Not to say this will translate into anything like the “official” Rays chant, but it is a starting point beyond swinging metal cowbells for 9 innings. But I have to admit, hearing the Rays crowd do the “Seven Nations Army” chant does make a perfectly awesome sound when you get at least 4,000 people voicing it over and over again during the opposing pitching changes. Traditions take time to get a foundation and to get firmly implanted in our minds and routinely followed by a team’s faithful fans.
I totally respect the Yankee Bleacher Creatures for their “Roll Call” chants during Yankee home games. It is a way for the fans and the players to interact without interfering directly with the game action. And that custom was developed over time. Sure one guy or a group of fans started it the first time, but with time it has grown into an honored Yankee tradition. And the Rays need to establish their own signature chant or cheer. And with time, and trail and error, the Rays fans will find that perfect vocal response during games. And with that perfection will spawn more traditions.
Over the last few years the Rays have used a number of ways for the fans to react during games, and the one that seems to have gained some ground floor sentiment is the “Feel the Heat” campaign. During Rays big plays . the Raysvision crew has popped up the short and concise chant and Rays fans have adopted and even added a twist to it. People have begun to throw up the classic surfer “Hang 10” sign and turned it horizontal to look like a ray swimming. Sure it might be a bit quirky, and some say “totally ripped off”, but it is an honest start to establishing a lasting Rays tradition.
So the Rays really do not have an inferiority complex, but a lack of a solid tradition and team personality that other teams have evolved and change for more than 100 years. This is not to say that within a year or maybe two the Rays will have an overpowering chant,cheer or even a stadium crowd event that will overwhelm rival teams fans. But the machine is in motion, and with the off season comes a chance to experiment and maybe redefine Rays traditions.
When Stuart Sternberg and his crew took over the team they changes the logo, uniform colors and the general feel of the franchise from the ground up. This quick transition in November 2007 might have also stunted the growth of solid traditions for the team, but the newly established Rays franchise was evoking winning and a change of attitude from within the organization outward to the fans. It has been a success so far, and the future looks bright to see more exciting changes with the Rays fan base.

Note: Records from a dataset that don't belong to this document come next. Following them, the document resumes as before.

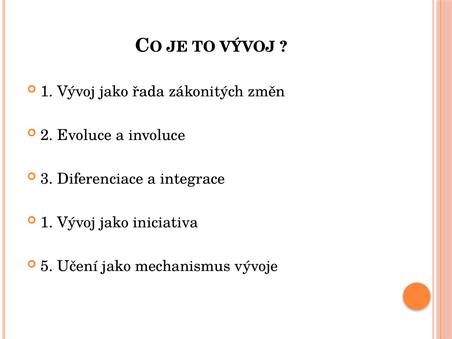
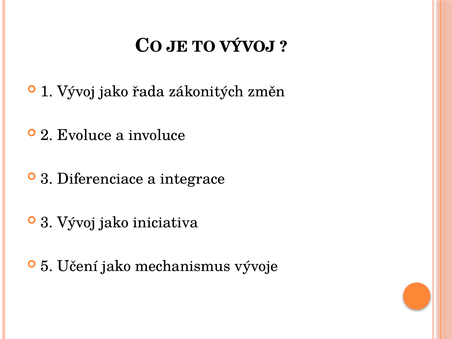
1 at (47, 223): 1 -> 3
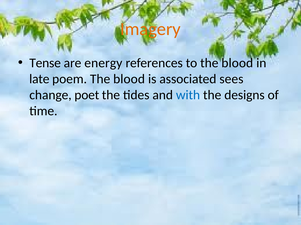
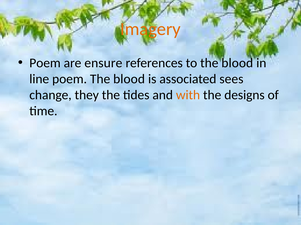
Tense at (45, 63): Tense -> Poem
energy: energy -> ensure
late: late -> line
poet: poet -> they
with colour: blue -> orange
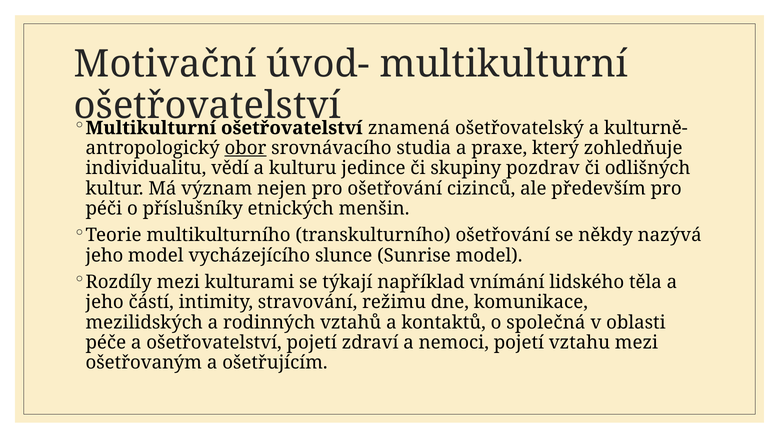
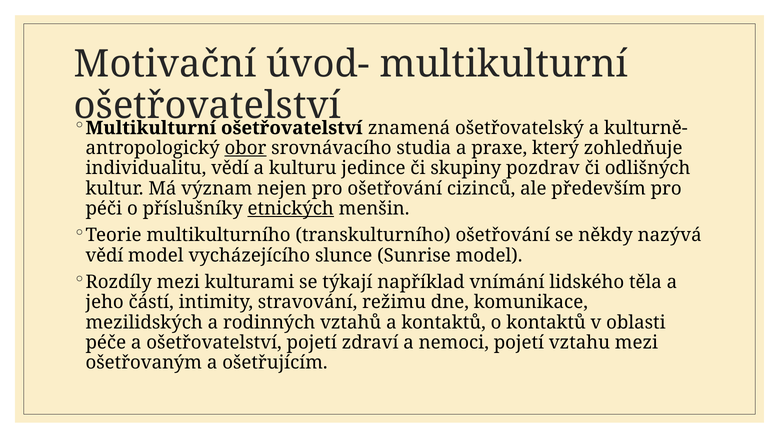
etnických underline: none -> present
jeho at (104, 256): jeho -> vědí
o společná: společná -> kontaktů
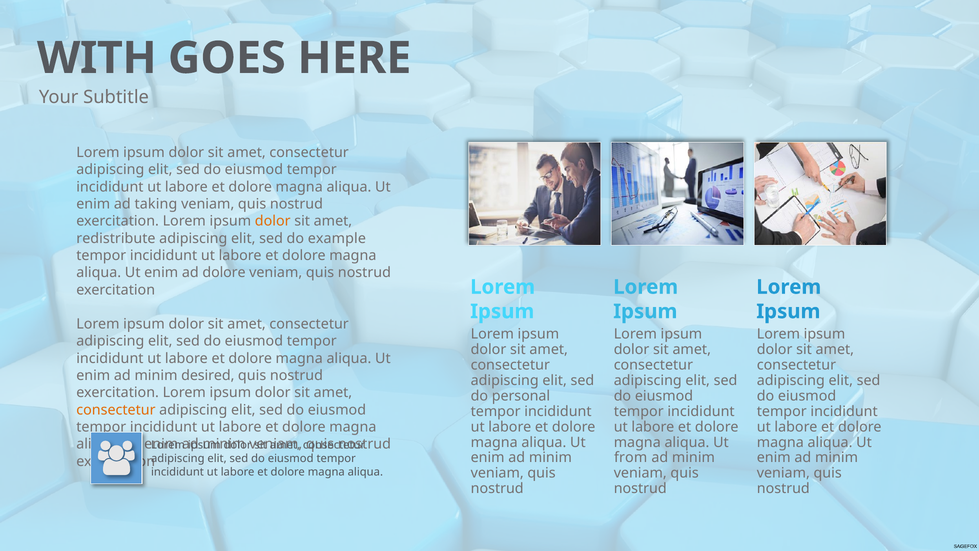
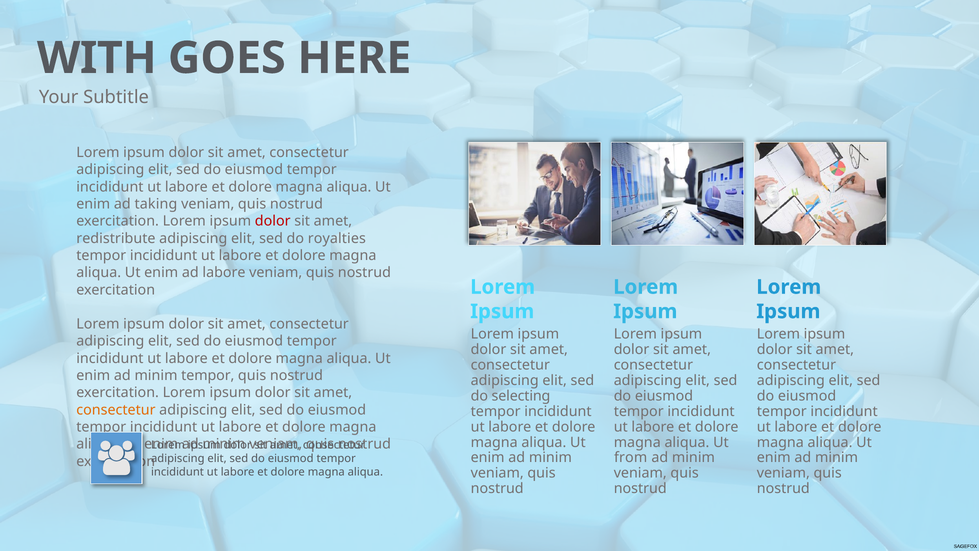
dolor at (273, 221) colour: orange -> red
example: example -> royalties
ad dolore: dolore -> labore
minim desired: desired -> tempor
personal: personal -> selecting
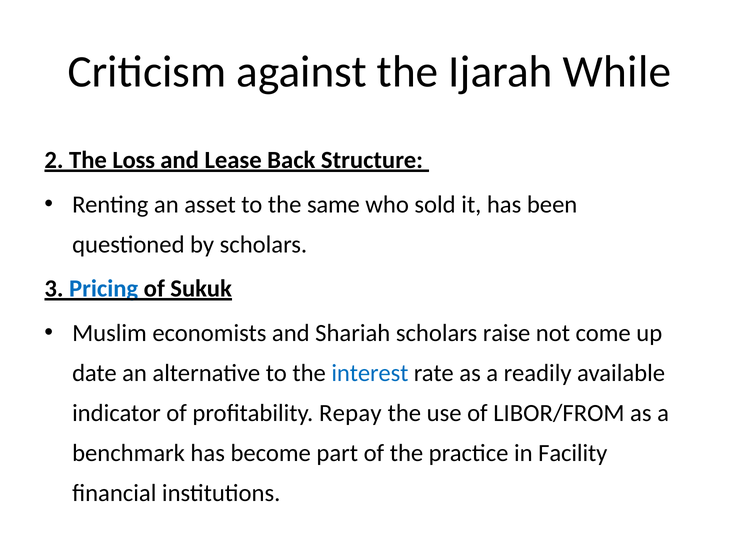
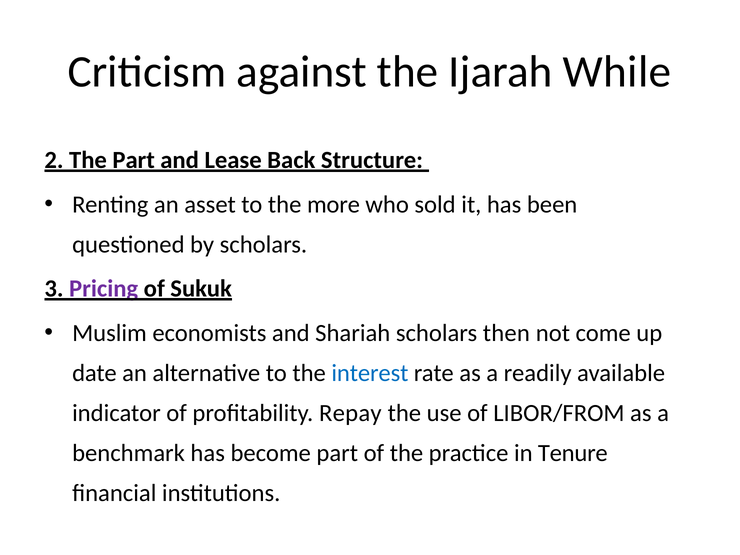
The Loss: Loss -> Part
same: same -> more
Pricing colour: blue -> purple
raise: raise -> then
Facility: Facility -> Tenure
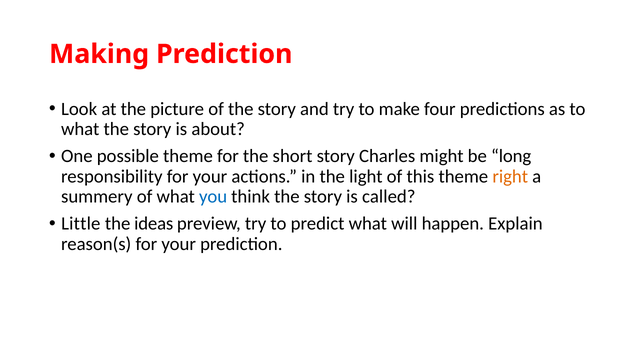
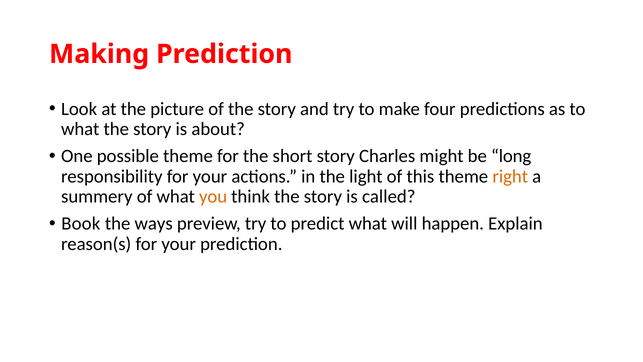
you colour: blue -> orange
Little: Little -> Book
ideas: ideas -> ways
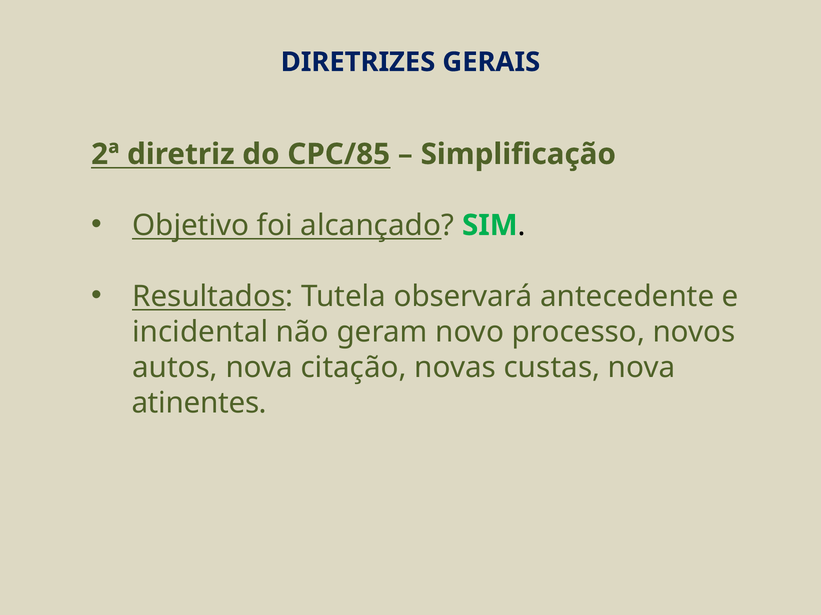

The first person who ever did “The Wave” must have had the people in the seating section next to him thinking he was an escaped mental patient, but slowly the crowd action caught on and it is now an International crowd event. When was the last time you went to any sporting event and someone did not try and start a “Wave”?
Oh, and for those people in the northeast regions of this country who hate those pesky cowbells. How soon you forget that the tradition started in the state of New York at Brooklyn Dodger baseball games by a little old lady who sat in the outfield used to ring her cowbell to show support for her team. Some traditions fall, some traditions linger. But the best traditions are the ones that get people excited and eager to participate every time someone starts them.